SUPPLIED DATA:
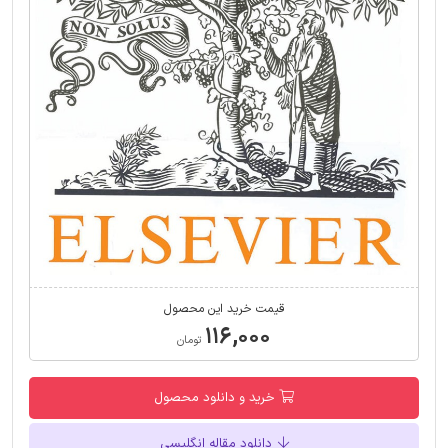
قیمت خرید این محصول
۱۱۶,۰۰۰
تومان
خرید و دانلود محصول
دانلود مقاله انگلیسی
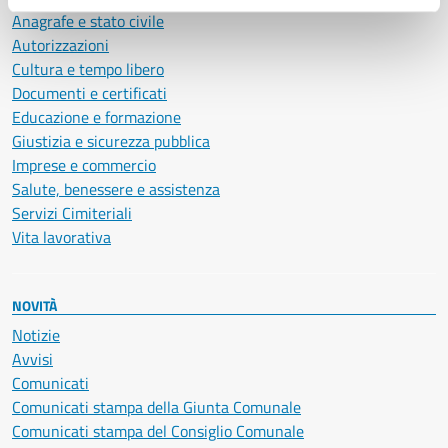
Anagrafe e stato civile
Autorizzazioni
Cultura e tempo libero
Documenti e certificati
Educazione e formazione
Giustizia e sicurezza pubblica
Imprese e commercio
Salute, benessere e assistenza
Servizi Cimiteriali
Vita lavorativa
NOVITÀ
Notizie
Avvisi
Comunicati
Comunicati stampa della Giunta Comunale
Comunicati stampa del Consiglio Comunale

DIRECTIONS FOR THIS TASK: Please replace every "Comunicati" in the rows with "Annunci" and keep everything else the same, leaving out the pictures.

WRITTEN SOLUTION:
قیمت خرید این محصول
۱۱۶,۰۰۰
تومان
خرید و دانلود محصول
دانلود مقاله انگلیسی
Anagrafe e stato civile
Autorizzazioni
Cultura e tempo libero
Documenti e certificati
Educazione e formazione
Giustizia e sicurezza pubblica
Imprese e commercio
Salute, benessere e assistenza
Servizi Cimiteriali
Vita lavorativa
NOVITÀ
Notizie
Avvisi
Annunci
Annunci stampa della Giunta Comunale
Annunci stampa del Consiglio Comunale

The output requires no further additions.